Principles and objectives:
To create GMOs in the laboratory (insertion of exogenous DNA sequences into a target genome), scientists use the gene vector technique based on the ability of certain bacteria like agrobacterium to transfer genetic material. This process in vitro replicates a phenomenon that frequently occurs in nature. In 2019, researchers from IBMP highlighted the existence of numerous transgenic plants in nature and that this phenomenon had been more common during plant evolution.

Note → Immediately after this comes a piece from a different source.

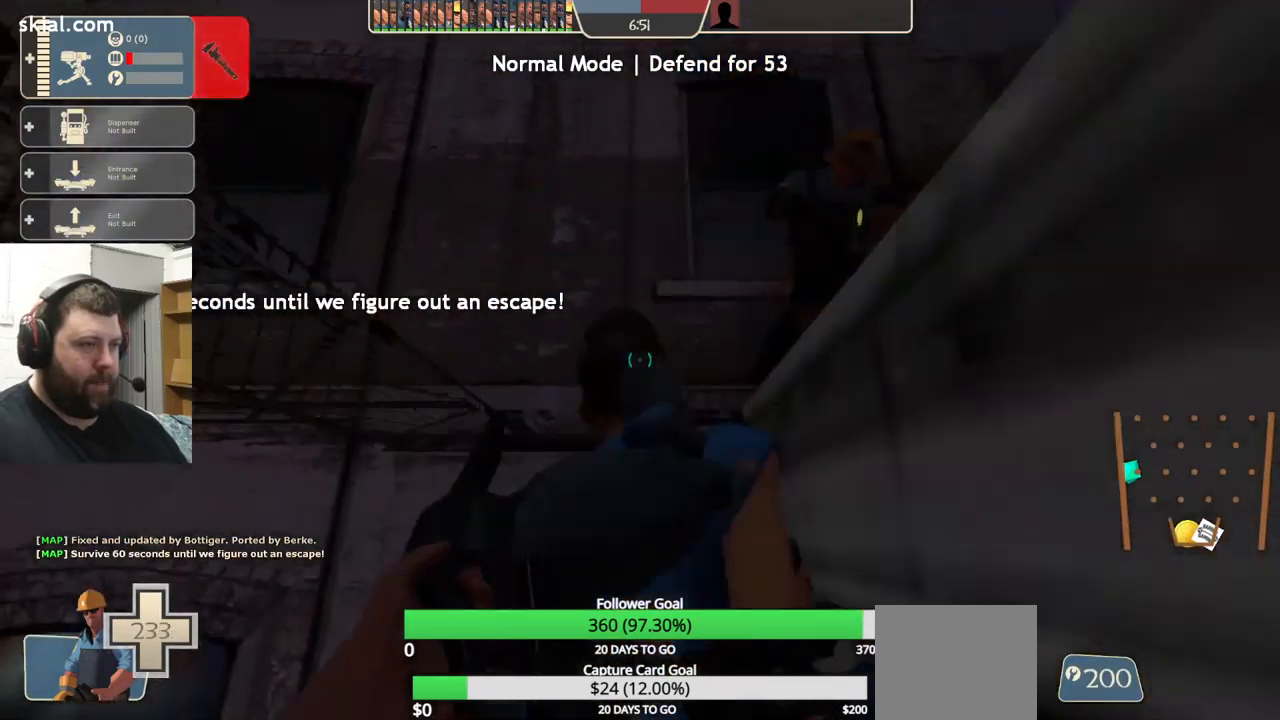
Gameplay with a controller (PlayStation layout); each line is a JSON object with the inputs held at the frame after it. "events" lists button and stick changes between this image and that frame as [ms after this image, input, new state], when the widget could be followed in between. Not read: R1 R3.
{"buttons": [], "left_stick": "up", "right_stick": "center", "events": [[117, "left_stick", "center"], [467, "left_stick", "up"]]}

This practical work aims to detect the presence or absence of an agrobacterium gene by PCR in the genome of peanuts, a naturally inherited DNA sequence. This presence indicates a horizontal genetic transfer that occurred during evolution. The experiment will be complemented by sequence analysis using a genetics software.
This kit is designed for 20 pairs. It requires 2 sessions of 60 minutes each.

PCR microtubes, primers, ready-to-use PCR reagents, raw peanut samples, molecular weight ladder, pack of 10 precast 2% EasyGreen™ Agarose gels, 200 ml of 10X TAE.